Most helpful comment

Yes, that's definitely a good suggestion! The best way to implement this would be to add an option for setting a different attribute that the PhraseMatcher should match on – for example, LOWER instead of ORTH. The usage could look like this:

matcher = PhraseMatcher(nlp.vocab, attr='LOWER')  # string representing attribute from spacy.attrs

This would also allow a lot of other cool use cases - for example, you could pass in a Doc and match phrases with the same part-of-speech tags or dependency labels. Using it with the SHAPE could be pretty powerful, too. Like, if you're matching phone numbers or something like that, you won't have to come up with complex token patterns. Instead, you simply feed the PhraseMatcher a bunch of examples.

ines on 15 Nov 2017

👍5

All 5 comments

matcher = PhraseMatcher(nlp.vocab, attr='LOWER')  # string representing attribute from spacy.attrs

ines on 15 Nov 2017

👍5

Sat down to try to implement this, and after some thought, there's no way to make it work unfortunately.
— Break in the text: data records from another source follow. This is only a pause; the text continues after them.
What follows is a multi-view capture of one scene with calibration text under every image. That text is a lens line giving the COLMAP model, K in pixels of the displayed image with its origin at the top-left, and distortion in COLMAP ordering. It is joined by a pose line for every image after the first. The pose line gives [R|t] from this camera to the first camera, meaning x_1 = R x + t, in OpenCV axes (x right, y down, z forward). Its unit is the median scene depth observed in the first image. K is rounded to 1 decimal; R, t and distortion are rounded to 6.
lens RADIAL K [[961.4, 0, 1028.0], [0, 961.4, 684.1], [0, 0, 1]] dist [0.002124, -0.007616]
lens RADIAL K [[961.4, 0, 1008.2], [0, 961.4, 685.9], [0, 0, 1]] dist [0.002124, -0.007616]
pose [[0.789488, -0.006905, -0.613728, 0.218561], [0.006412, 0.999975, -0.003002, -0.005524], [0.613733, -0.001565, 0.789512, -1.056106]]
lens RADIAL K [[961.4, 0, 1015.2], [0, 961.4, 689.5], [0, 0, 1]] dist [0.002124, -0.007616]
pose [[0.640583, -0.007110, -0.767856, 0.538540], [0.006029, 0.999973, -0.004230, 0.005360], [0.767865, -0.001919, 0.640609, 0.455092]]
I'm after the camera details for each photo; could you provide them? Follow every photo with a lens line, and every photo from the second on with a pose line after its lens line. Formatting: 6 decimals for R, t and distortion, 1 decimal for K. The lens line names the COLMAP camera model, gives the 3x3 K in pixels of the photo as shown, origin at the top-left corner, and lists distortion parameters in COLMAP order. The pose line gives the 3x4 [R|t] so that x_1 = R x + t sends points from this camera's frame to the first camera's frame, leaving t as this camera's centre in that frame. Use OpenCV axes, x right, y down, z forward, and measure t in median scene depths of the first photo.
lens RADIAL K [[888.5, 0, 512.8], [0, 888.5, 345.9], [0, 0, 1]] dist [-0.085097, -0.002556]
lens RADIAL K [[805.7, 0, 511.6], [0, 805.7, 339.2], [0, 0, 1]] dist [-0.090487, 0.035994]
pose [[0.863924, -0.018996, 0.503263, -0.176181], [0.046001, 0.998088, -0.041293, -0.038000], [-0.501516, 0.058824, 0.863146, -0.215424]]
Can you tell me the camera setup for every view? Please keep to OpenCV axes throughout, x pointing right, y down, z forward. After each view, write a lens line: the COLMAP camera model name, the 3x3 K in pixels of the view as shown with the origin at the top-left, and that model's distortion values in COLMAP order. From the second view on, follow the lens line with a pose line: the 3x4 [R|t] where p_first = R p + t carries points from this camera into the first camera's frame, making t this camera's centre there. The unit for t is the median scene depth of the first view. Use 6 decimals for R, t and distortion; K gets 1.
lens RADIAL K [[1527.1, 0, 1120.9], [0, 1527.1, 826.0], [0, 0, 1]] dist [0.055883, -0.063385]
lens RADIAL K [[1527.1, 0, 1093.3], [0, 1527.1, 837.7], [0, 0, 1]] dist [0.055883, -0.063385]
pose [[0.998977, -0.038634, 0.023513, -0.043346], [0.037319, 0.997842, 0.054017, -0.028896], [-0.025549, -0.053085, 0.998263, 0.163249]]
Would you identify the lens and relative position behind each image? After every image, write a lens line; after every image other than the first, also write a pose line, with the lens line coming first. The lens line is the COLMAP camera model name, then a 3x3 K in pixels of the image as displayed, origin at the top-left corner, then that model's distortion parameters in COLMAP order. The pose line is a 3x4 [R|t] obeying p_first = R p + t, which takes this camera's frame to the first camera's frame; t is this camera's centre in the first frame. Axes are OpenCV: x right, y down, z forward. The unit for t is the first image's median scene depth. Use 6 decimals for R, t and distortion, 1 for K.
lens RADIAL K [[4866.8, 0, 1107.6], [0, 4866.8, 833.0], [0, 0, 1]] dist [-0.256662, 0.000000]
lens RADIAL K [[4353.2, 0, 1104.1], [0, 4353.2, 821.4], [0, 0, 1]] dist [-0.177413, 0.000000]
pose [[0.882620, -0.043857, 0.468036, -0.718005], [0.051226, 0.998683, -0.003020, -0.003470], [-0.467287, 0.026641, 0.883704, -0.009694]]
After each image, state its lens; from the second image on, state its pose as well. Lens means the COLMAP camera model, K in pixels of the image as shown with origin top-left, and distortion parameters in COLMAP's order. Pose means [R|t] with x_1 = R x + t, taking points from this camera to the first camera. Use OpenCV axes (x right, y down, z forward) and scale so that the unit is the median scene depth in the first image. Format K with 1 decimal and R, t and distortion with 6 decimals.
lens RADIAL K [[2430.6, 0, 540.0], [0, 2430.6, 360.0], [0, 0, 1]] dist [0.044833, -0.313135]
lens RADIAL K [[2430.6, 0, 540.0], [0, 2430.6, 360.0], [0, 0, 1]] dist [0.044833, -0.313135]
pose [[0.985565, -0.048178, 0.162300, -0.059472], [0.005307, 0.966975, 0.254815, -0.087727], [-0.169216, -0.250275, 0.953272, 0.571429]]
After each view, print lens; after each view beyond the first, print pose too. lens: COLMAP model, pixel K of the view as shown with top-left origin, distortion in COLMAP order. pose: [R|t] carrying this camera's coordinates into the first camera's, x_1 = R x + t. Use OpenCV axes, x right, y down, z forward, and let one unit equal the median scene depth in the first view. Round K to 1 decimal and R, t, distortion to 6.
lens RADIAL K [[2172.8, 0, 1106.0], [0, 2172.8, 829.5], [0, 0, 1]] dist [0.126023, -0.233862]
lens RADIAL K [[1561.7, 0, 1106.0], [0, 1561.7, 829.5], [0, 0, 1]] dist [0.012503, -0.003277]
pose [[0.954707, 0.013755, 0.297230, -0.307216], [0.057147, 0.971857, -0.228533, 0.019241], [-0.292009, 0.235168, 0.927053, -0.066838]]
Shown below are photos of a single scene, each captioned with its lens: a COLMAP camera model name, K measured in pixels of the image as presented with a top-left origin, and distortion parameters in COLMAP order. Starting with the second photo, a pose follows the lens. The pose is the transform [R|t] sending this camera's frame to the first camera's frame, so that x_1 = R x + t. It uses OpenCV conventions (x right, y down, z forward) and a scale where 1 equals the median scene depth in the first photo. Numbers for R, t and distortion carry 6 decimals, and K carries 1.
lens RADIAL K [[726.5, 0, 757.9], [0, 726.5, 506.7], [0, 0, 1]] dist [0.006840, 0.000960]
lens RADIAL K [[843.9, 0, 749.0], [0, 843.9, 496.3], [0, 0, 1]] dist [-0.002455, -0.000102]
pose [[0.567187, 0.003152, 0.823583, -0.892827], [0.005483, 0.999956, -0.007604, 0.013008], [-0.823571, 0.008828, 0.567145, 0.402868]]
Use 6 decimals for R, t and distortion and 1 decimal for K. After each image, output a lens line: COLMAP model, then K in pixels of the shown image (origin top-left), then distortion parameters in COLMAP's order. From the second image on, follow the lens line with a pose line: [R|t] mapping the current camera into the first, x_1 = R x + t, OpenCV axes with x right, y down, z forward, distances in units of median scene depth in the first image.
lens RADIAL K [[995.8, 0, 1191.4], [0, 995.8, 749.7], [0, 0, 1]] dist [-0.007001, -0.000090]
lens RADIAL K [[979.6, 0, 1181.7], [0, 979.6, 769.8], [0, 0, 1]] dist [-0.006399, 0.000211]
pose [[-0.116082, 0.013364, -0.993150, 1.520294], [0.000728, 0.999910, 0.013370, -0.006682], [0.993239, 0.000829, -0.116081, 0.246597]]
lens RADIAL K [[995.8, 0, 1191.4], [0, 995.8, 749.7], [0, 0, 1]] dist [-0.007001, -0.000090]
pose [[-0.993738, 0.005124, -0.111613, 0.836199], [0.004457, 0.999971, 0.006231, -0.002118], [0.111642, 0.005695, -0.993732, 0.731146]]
The PhraseMatcher relies on the fact that all tokens of the same type refer back to the same lexeme data. The types are indexed by the ORTH key, so that's the only key we can phrase-match over.

A quick reminder of how this works (I'd forgotten): We set flags onto the Lexeme objects indicating that the word can start, end or continue the phrase. Then we use the matcher over these flag sequences. We access the flag from the token, by fetching it from the token's lexeme.

For lower-case matching, we would have to look up the lexeme via the vocab, and check the flag there. I think this would be no more efficient than the Matcher.

honnibal on 23 Nov 2017

Eventually, I added each pattern 4 times to PhraseMatcher:

Without change
Lower
Upper
Title

eranhirs on 23 Nov 2017

👍2

@eranhirs Yes, this is probably the best solution for now – even if you're adding 4 times as many patterns, it should still be significantly more efficient than adding one single token pattern.

ines on 26 Nov 2017

👍1

This thread has been automatically locked since there has not been any recent activity after it was closed. Please open a new issue for related bugs.